I have the below code in my script -
RPA.Word.Application.Open Application
RPA.Word.Application.Open File ${attach1}
${text}= Get All Texts
RPA.Word.Application.Quit Application

Since my Gitlab points to a Linux OS, The above script is failing as RPA.Word.Application library works only on Windows platform.

How can I handle this on Linux? I need to open a word document and get all the text from it. Kindly clarify

As documentation says, RPA.Word.Application works only in Windows. So, you currently you cannot handle it on Linux, you have to use Windows machine for that.

See: RPA.Word.Application library

RPA Framework doesn’t yet have file -based library for manipulating Word documents, but you could implement it with python.

Here is a super simple example using python with Evaluate -keyword, but it is probably better to implement it as a proper python keyword:

${text}= Evaluate "\\n".join([p.text for p in docx.Document("example.docx").paragraphs]) modules=docx

1 Like

@Teppo - Thank you. This worked for me and I could get the paragraphs alone from the word document.
Hyperlinks text, table contents are all missing. Could you please let me know how can I get all the text from the word document?

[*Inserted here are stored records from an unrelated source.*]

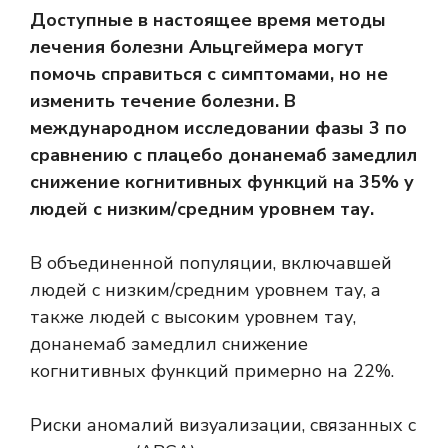
Доступные в настоящее время методы
лечения болезни Альцгеймера могут
помочь справиться с симптомами, но не
изменить течение болезни. В
международном исследовании фазы 3 по
сравнению с плацебо
донанемаб
замедлил
снижение когнитивных функций на 35% у
людей с низким/средним уровнем тау.
В объединенной популяции, включавшей
людей с низким/средним уровнем тау, а
также людей с высоким уровнем тау,
донанемаб замедлил снижение
когнитивных функций примерно на 22%.
Риски аномалий визуализации, связанных с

I think those are all available with the python-docx library python-docx — python-docx 0.8.11 documentation but it may require implementing a python function to extract the data. It is hard to define a generic function because it depends on how you want to use the extracted text.

To help you get started, here is another example of python that will extract text from tables:

import docx

def extract_tables(filename):
    doc = docx.Document(filename)
    
    text = ""
    for table in doc.tables:
        for row in table.rows:
            for cell in row.cells:
                text = "\n".join([text, cell.text])
    return text